Other matters – criticism of ICO
In its preliminary ruling (November 2012) the FTT makes some trenchant criticism of the ICO’s handling of the requester’s first request (even though, as the requester did not pursue it, it was outwith the FTT’s jurisdiction). The refusal on costs grounds had been made, based upon a statement that the information requested had not been recorded in a database. Yet less than two months later the Leveson inquiry began, and, at that inquiry, evidence presented by the ICO effectively, in the FTT’s view, contradicted this statement
we do not understand how the Appellant could have been given such a misleading response to the First Information Request…as a result of the misleading information given to the Appellant, he was not able to pursue his request…We only became aware of the ICO’s error after the Appellant drew our attention to the evidence presented to the Leveson Inquiry regarding the Spreadsheets. We assume (and certainly hope) that those in the Commissioner’s office handling this appeal had not become aware sooner [para 28 of first ruling]
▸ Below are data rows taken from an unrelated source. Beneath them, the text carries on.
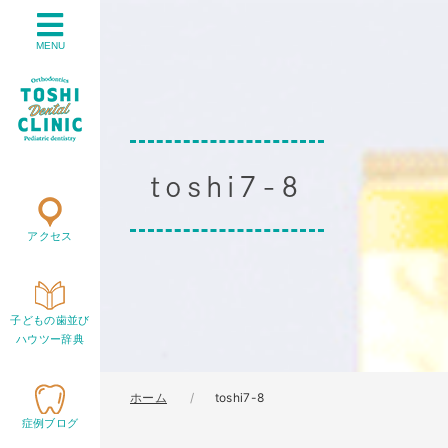
MENU
toshi7-8
アクセス
子どもの歯並び
ハウツー辞典
ホーム
toshi7-8
症例ブログ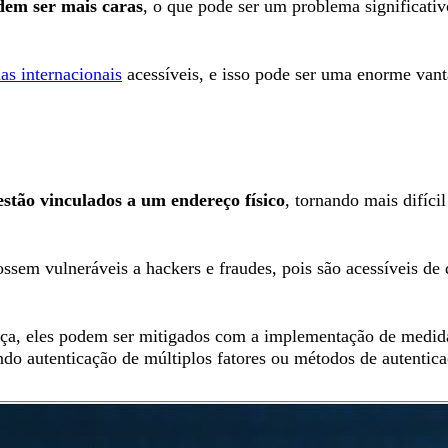
dem ser mais caras
, o que pode ser um problema significati
s internacionais
acessíveis, e isso pode ser uma enorme vant
estão vinculados a um endereço físico
, tornando mais difíci
ssem vulneráveis a hackers e fraudes, pois são acessíveis de 
ança, eles podem ser mitigados com a implementação de medi
ando autenticação de múltiplos fatores ou métodos de autent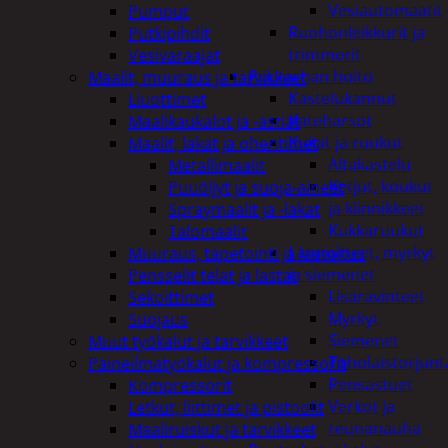
Vesiautomaatit
Pumput
Ruohonleikkurit ja
Putkipihdit
trimmerit
Vesivaraajat
Puutarhan hoito
Maalit, muuraus ja tarvikkeet
Kastelukannut
Liuottimet
Kateharsot
Maalikaukalot ja -astiat
Kukat ja ruukut
Maalit, lakat ja ohentimet
Altakastelu
Metallimaalit
Ketjut, koukut
Puuöljyt ja suoja-aineet
ja kiinnikkeet
Spraymaalit ja -lakat
Kukkaruukut
Talomaalit
Lannoitteet, myrkyt
Muuraus, tapetointi ja laatoitus
ja siemenet
Pensselit telat ja lastat
Lisäravinteet
Sekoittimet
Myrkyt
Suojaus
Siemenet
Muut työkalut ja tarvikkeet
Tuholaistorjunt
Paineilmatyökalut ja kompressorit
Pensastuet
Kompressorit
Verkot ja
Letkut, liittimet ja pistoolit
reunanauha
Maaliruiskut ja tarvikkeet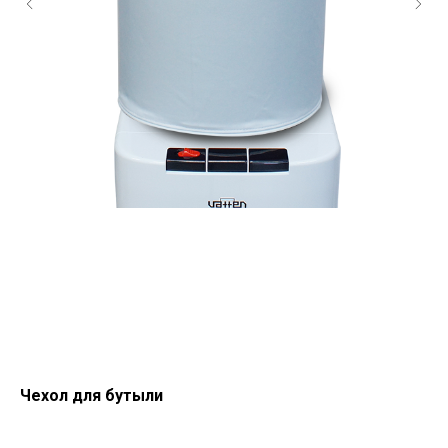
Чехол для бутыли
Бу
Бут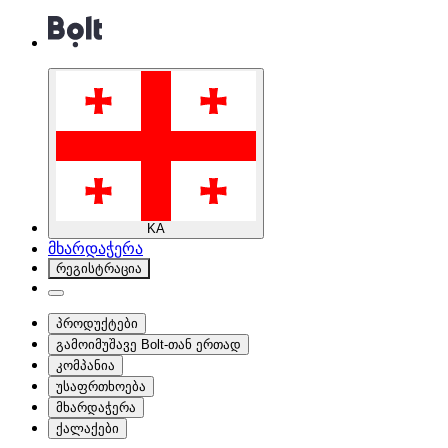
KA
მხარდაჭერა
რეგისტრაცია
პროდუქტები
გამოიმუშავე Bolt-თან ერთად
კომპანია
უსაფრთხოება
მხარდაჭერა
ქალაქები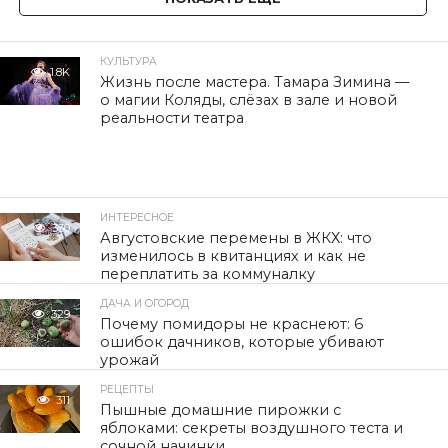
КУЛЬТУРА
1.8K
Жизнь после мастера. Тамара Зимина —
о магии Коляды, слёзах в зале и новой
реальности театра
ИНТЕРЕСНОЕ
330
Августовские перемены в ЖКХ: что
изменилось в квитанциях и как не
переплатить за коммуналку
ДАЧА И ОГОРОД
329
Почему помидоры не краснеют: 6
ошибок дачников, которые убивают
урожай
РЕЦЕПТЫ
311
Пышные домашние пирожки с
яблоками: секреты воздушного теста и
сочной начинки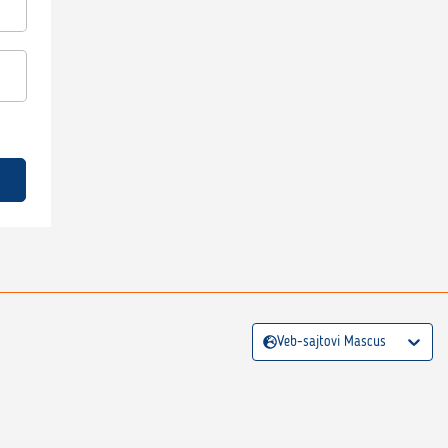
Veb-sajtovi Mascus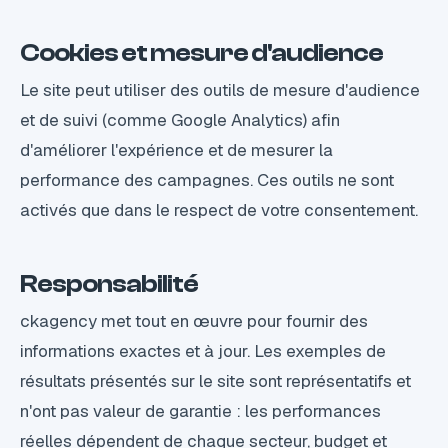
Cookies et mesure d'audience
Le site peut utiliser des outils de mesure d'audience
et de suivi (comme Google Analytics) afin
d'améliorer l'expérience et de mesurer la
performance des campagnes. Ces outils ne sont
activés que dans le respect de votre consentement.
Responsabilité
ckagency met tout en œuvre pour fournir des
informations exactes et à jour. Les exemples de
résultats présentés sur le site sont représentatifs et
n'ont pas valeur de garantie : les performances
réelles dépendent de chaque secteur, budget et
The ICO clearly did not take well to this criticism, because the second interim ruling records that
the Commissioner has complained about part of the decision which he believes includes unfair criticism of his office and has asked us to correct the impression given [para 3 of second ruling]
but the FTT stood firm, saying
We continue to believe that our criticism was justified. The Appellant was told that he was wrong to assume that any database of information existed that could be interrogated…However, it is now known that the ICO held the Spreadsheets at the time…[and although the information in them] may not have provided the Appellant with precisely the information he requested, but it would have come close. Against that background we believe that the ICO was open to criticism for asserting, without further qualification, that it would be necessary to search through the 17,000 documents in order to respond to the request. [para 6 of second ruling]
Your thoughts about implications from the apparent conflict of interest re Commisioner cf ICO?
As the FTT says – it’s an unfortunate feature of the law. I’m not sure it’s generally hugely problematic, because a) in my experience, the ICO is very careful to observe the internal barrier the anomaly throws up, and b) in terms of fairness and appearances of fairness, the free and relatively simple right of appeal to FTT means independent scrutiny is readily accessible. As an example of a) see the slight kicking the ICO gave itself in this decision notice.
I don’t think the anomaly has ever been challenged directly in the FTT, or higher courts, but it would be interesting if it ever is.
The issue with the anomaly is one of those rare cases where a regulator falls within its own regulatory regime and there isn’t much that could be done other than set up a differing regulatory process for the ICO. Not really sure what the solution is as I doubt the ICO gets sufficient complaints about its own FOI processes to justify the expense.